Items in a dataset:
□ □ □ □

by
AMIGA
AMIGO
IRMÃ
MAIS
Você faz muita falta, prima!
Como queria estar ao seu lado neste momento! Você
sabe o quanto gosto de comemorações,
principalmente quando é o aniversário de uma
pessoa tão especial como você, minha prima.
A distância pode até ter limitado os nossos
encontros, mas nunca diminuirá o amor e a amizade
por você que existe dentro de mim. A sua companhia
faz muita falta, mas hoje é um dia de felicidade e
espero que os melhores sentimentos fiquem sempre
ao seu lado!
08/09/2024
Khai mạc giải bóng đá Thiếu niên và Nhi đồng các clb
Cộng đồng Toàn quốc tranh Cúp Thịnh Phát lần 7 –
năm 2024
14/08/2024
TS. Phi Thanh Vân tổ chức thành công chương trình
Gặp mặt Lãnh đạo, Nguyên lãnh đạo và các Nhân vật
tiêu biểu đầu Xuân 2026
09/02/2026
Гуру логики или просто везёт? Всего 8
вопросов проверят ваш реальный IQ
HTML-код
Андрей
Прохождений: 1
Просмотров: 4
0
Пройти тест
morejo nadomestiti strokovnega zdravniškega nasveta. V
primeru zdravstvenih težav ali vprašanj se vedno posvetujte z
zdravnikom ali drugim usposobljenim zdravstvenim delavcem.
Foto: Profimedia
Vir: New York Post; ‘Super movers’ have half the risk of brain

□ □ □ □

Print every line of the items above verbatim, with no changes.

### Exercise response
by
AMIGA
AMIGO
IRMÃ
MAIS
Você faz muita falta, prima!
Como queria estar ao seu lado neste momento! Você
sabe o quanto gosto de comemorações,
principalmente quando é o aniversário de uma
pessoa tão especial como você, minha prima.
A distância pode até ter limitado os nossos
encontros, mas nunca diminuirá o amor e a amizade
por você que existe dentro de mim. A sua companhia
faz muita falta, mas hoje é um dia de felicidade e
espero que os melhores sentimentos fiquem sempre
ao seu lado!
08/09/2024
Khai mạc giải bóng đá Thiếu niên và Nhi đồng các clb
Cộng đồng Toàn quốc tranh Cúp Thịnh Phát lần 7 –
năm 2024
14/08/2024
TS. Phi Thanh Vân tổ chức thành công chương trình
Gặp mặt Lãnh đạo, Nguyên lãnh đạo và các Nhân vật
tiêu biểu đầu Xuân 2026
09/02/2026
Гуру логики или просто везёт? Всего 8
вопросов проверят ваш реальный IQ
HTML-код
Андрей
Прохождений: 1
Просмотров: 4
0
Пройти тест
morejo nadomestiti strokovnega zdravniškega nasveta. V
primeru zdravstvenih težav ali vprašanj se vedno posvetujte z
zdravnikom ali drugim usposobljenim zdravstvenim delavcem.
Foto: Profimedia
Vir: New York Post; ‘Super movers’ have half the risk of brain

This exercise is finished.